Every record is to be duplicated exactly as it reads, without its images.

*** DATA RECORDS

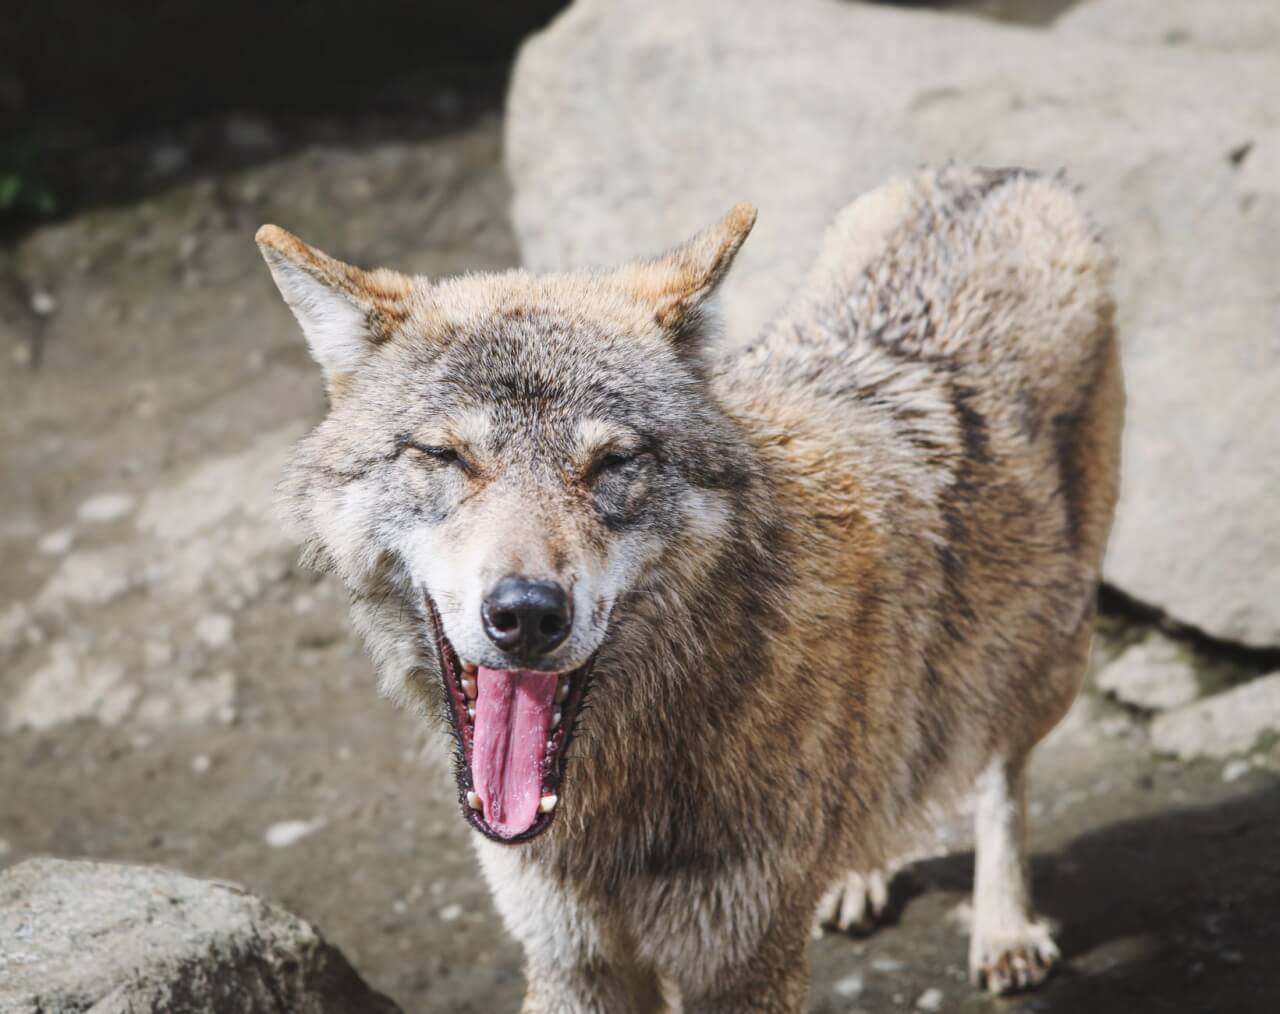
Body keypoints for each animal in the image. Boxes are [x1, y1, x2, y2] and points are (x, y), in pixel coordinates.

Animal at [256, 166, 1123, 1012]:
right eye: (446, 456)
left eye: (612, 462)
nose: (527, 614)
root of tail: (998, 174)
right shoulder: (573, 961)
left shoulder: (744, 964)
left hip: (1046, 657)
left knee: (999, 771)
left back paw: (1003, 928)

******

TASK SOLUTION:
Body keypoints for each animal in the image. Boxes are [x1, y1, x2, y2] and points are (x, y), in pixel coordinates.

Animal at [256, 166, 1123, 1012]:
right eye: (446, 456)
left eye: (612, 462)
nose: (527, 614)
root of tail: (998, 174)
right shoulder: (573, 961)
left shoulder: (744, 964)
left hip: (1046, 657)
left knee: (999, 771)
left back paw: (1003, 928)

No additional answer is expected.